Buenas Tardes, quisiera que me pudieran ayudar con lo siguiente:

Tengo un sensor fotoelectrico difuso reflectivo marca Fotek modelo A3R-1MX, la descripcion detallada: http://sequinca.net/Fotek/A3 series.pdf . Quisiera conectar ese sensor a la PC para poder leer los datos que el transmite, es decir, en caso que un objeto este delante del sensor el envia una información y lo que quiero con eso es construir una aplicacion que me pueda decir cuando hay o no un objeto delante del sensor. Agradezco mucho su ayuda!


----------



## electrodan (Abr 18, 2008)

> Cuando preguntes, danos la máxima información posible. ¡No somos adivinos!

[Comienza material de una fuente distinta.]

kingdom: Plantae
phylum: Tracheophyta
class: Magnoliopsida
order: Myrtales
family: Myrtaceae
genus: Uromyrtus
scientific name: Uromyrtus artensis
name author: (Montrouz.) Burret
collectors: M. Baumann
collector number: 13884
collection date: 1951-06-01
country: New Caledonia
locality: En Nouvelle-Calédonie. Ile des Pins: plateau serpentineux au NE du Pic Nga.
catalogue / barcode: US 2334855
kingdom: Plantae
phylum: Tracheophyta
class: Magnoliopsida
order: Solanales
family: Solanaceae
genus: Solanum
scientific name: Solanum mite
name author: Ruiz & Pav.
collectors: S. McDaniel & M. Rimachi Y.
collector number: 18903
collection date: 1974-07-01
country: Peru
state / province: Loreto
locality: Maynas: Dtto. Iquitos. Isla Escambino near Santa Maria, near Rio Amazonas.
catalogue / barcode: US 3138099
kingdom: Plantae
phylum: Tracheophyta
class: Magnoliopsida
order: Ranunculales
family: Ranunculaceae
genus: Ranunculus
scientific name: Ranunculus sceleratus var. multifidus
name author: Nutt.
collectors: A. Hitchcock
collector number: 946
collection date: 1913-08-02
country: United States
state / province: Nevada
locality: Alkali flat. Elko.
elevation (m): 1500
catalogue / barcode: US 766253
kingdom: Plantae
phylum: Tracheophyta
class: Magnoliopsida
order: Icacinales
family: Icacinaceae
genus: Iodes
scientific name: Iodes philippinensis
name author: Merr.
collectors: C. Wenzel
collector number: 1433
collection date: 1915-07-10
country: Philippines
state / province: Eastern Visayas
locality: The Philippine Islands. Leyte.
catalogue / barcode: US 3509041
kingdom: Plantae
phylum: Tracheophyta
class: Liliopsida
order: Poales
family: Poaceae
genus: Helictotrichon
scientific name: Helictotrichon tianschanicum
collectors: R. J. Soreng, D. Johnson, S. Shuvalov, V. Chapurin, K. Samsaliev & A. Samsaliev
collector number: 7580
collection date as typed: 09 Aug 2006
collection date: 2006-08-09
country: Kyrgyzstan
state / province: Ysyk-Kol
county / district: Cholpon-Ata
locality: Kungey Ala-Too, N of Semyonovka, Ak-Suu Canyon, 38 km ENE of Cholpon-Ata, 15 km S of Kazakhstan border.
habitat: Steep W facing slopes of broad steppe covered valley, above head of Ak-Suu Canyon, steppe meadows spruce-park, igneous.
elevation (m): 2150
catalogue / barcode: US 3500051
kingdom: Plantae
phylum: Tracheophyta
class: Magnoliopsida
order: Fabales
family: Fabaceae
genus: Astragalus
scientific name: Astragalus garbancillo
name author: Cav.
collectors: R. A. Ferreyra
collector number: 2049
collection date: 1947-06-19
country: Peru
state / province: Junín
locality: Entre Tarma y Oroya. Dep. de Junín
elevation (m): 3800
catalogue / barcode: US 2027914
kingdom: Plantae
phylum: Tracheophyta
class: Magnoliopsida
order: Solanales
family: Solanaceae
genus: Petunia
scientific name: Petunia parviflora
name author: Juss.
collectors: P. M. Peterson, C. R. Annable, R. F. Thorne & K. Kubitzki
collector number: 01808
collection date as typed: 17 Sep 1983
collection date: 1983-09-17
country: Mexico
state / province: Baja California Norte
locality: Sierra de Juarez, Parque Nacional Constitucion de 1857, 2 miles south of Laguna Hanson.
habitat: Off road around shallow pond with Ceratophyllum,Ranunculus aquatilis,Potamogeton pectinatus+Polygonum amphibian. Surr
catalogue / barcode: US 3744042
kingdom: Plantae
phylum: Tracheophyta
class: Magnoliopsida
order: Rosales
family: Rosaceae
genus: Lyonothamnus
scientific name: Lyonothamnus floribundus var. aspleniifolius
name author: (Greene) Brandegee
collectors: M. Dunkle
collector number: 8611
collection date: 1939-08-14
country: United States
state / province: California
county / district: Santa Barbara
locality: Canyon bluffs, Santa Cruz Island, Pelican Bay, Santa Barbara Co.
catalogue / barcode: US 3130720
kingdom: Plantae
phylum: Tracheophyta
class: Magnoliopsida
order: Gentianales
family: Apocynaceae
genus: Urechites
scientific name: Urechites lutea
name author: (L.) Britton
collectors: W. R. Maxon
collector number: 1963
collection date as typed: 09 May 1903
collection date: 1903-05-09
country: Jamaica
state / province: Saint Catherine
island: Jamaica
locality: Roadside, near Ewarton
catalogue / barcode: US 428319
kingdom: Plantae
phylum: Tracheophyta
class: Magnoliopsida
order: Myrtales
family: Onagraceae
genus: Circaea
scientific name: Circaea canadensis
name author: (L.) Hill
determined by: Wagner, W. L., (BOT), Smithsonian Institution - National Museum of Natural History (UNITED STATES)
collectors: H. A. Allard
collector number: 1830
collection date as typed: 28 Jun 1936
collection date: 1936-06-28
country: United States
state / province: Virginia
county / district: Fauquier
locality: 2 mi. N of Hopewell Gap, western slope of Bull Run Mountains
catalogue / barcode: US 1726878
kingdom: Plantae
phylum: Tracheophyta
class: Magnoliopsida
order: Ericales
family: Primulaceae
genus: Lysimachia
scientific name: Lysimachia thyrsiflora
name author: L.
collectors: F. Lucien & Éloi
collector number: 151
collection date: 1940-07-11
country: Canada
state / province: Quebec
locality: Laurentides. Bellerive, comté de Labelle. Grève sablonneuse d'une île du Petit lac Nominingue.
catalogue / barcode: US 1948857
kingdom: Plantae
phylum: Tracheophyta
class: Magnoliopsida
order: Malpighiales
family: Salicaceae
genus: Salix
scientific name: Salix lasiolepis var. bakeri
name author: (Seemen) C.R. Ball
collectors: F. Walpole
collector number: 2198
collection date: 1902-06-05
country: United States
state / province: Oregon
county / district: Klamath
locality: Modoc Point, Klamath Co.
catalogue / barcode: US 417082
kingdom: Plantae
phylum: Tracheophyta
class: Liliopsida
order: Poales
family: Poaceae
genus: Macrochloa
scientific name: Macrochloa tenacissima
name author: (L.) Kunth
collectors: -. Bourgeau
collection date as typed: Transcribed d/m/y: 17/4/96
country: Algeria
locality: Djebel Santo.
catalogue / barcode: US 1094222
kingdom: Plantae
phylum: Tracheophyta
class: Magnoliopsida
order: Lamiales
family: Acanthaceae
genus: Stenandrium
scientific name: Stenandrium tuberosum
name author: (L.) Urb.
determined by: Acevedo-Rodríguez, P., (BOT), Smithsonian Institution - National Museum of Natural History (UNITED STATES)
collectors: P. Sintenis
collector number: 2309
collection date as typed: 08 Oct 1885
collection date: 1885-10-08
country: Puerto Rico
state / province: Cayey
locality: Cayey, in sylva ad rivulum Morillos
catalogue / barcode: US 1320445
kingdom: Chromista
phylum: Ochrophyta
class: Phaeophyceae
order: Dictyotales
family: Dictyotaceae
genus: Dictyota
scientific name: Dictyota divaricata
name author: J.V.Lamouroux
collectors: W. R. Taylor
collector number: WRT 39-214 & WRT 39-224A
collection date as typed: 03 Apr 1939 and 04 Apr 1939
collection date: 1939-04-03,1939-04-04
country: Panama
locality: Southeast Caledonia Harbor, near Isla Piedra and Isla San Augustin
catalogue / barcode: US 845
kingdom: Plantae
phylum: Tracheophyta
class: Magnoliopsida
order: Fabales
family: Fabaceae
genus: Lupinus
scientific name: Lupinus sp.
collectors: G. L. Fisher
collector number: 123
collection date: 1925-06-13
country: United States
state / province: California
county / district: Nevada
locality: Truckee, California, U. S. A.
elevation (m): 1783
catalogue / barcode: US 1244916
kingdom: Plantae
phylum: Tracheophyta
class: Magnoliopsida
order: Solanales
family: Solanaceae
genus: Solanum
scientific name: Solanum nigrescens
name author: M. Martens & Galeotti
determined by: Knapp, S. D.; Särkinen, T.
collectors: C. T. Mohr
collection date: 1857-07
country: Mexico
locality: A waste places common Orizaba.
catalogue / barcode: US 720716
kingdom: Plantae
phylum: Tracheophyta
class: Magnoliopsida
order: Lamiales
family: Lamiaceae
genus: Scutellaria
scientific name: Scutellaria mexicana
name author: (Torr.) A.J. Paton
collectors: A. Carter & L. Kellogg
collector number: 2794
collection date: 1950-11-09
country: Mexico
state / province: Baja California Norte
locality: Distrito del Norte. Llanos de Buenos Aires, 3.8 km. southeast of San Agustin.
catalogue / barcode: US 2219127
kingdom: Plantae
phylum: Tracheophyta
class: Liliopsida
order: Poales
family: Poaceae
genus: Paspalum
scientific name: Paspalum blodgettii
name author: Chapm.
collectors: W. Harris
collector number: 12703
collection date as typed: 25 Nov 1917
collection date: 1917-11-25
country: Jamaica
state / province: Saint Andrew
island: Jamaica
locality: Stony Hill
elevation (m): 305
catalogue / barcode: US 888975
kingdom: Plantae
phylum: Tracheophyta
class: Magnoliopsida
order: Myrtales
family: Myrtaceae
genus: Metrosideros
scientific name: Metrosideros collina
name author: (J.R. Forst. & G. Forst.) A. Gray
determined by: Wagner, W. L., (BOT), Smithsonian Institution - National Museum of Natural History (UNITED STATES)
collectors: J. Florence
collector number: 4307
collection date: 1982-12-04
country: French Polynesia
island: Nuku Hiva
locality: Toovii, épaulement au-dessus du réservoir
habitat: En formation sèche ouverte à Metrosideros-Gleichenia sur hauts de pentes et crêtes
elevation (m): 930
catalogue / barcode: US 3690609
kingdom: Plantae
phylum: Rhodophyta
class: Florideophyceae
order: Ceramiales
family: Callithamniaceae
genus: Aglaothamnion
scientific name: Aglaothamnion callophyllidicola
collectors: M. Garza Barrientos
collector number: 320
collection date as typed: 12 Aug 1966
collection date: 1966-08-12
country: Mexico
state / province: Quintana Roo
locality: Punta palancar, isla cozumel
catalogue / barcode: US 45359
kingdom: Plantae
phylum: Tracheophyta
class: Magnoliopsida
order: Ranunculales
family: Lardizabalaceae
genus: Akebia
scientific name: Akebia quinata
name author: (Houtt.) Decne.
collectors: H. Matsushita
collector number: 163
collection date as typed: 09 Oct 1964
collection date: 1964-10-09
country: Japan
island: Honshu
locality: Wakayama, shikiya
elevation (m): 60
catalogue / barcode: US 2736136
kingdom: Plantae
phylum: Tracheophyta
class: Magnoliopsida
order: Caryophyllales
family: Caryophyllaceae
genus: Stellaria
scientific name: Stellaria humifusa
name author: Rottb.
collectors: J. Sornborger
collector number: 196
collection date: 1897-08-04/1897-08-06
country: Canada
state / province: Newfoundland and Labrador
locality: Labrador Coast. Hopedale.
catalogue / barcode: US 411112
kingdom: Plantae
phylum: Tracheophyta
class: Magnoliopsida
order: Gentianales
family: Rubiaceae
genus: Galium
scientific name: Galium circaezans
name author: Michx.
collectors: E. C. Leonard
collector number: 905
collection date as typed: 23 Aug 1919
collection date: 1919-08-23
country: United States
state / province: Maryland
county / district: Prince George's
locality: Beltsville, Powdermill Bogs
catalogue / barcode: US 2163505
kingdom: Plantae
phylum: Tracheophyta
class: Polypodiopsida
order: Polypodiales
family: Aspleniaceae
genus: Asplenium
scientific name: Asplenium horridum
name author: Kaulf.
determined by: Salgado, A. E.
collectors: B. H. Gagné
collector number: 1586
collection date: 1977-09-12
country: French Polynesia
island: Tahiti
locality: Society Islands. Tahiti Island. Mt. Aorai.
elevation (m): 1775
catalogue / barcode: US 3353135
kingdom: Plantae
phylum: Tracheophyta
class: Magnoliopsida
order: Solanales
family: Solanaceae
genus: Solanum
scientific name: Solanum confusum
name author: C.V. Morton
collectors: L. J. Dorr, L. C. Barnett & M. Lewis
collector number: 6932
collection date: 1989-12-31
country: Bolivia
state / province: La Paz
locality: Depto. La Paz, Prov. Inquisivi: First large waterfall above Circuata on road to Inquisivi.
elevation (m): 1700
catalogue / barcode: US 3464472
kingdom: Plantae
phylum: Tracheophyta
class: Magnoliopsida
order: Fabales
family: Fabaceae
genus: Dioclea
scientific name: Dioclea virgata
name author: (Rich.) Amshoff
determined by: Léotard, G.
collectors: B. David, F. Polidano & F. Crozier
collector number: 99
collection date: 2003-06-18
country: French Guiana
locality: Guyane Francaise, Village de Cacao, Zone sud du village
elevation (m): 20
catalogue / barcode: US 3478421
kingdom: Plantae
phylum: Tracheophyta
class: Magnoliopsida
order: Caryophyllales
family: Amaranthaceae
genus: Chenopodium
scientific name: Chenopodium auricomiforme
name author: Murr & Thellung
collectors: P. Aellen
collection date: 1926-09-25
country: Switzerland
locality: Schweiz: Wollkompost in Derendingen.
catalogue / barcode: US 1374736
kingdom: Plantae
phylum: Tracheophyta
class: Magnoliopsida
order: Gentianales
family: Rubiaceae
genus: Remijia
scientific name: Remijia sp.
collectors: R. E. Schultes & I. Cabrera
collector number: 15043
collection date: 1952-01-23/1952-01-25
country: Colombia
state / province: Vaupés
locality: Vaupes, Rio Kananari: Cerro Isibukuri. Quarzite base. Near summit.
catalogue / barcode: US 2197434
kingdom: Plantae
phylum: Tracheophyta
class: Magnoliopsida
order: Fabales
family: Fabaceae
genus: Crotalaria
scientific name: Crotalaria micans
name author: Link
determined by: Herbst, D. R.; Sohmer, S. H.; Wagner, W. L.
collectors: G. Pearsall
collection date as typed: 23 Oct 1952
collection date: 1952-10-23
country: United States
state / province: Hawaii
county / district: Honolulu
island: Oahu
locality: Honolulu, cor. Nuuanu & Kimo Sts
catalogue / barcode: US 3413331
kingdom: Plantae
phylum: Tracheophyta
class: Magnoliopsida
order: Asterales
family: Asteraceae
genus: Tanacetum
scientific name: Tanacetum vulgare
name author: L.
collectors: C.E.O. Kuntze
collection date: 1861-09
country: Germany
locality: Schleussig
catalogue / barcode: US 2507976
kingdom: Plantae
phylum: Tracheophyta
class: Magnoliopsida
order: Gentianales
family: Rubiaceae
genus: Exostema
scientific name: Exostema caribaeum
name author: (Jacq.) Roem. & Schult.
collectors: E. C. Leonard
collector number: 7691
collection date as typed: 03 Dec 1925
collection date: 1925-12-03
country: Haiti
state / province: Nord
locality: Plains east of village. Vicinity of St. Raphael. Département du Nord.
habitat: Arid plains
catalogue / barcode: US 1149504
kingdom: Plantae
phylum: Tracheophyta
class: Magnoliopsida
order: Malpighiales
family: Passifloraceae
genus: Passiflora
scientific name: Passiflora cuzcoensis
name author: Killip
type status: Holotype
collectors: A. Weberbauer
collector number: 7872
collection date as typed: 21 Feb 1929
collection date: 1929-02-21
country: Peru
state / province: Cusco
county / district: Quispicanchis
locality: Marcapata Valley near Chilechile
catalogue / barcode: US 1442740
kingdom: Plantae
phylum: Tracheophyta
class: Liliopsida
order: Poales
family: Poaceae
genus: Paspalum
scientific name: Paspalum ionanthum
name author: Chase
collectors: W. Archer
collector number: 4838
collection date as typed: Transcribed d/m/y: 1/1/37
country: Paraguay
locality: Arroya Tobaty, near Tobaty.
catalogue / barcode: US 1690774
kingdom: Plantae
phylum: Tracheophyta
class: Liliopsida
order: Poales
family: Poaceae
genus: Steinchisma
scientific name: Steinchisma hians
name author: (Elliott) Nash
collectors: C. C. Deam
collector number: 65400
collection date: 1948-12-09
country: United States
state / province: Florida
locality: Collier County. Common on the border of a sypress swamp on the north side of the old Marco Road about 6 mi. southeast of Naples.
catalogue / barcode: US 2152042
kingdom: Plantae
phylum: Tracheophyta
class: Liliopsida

No entendí mucho. ¿que tipo de salida tiene?


----------



## tiopepe123 (Abr 19, 2008)

Este detetor lo unico de manda en on/off o sea se comporta como un interruptor.
Para conectarlo a un Pc tienes mmmucha formas, por el pueto paralelo, serie o desmontado un teclado o un raton  y conectandolo al rele.


----------



## raulgonve (Abr 19, 2008)

bueno en realidad tengo dos sensores quisiera que se manejara la concurrencia, es decir que todo viaje a la pc por el mismo canal ! como lo podria hacer ? y como seria el circuito ? 
Saludos


----------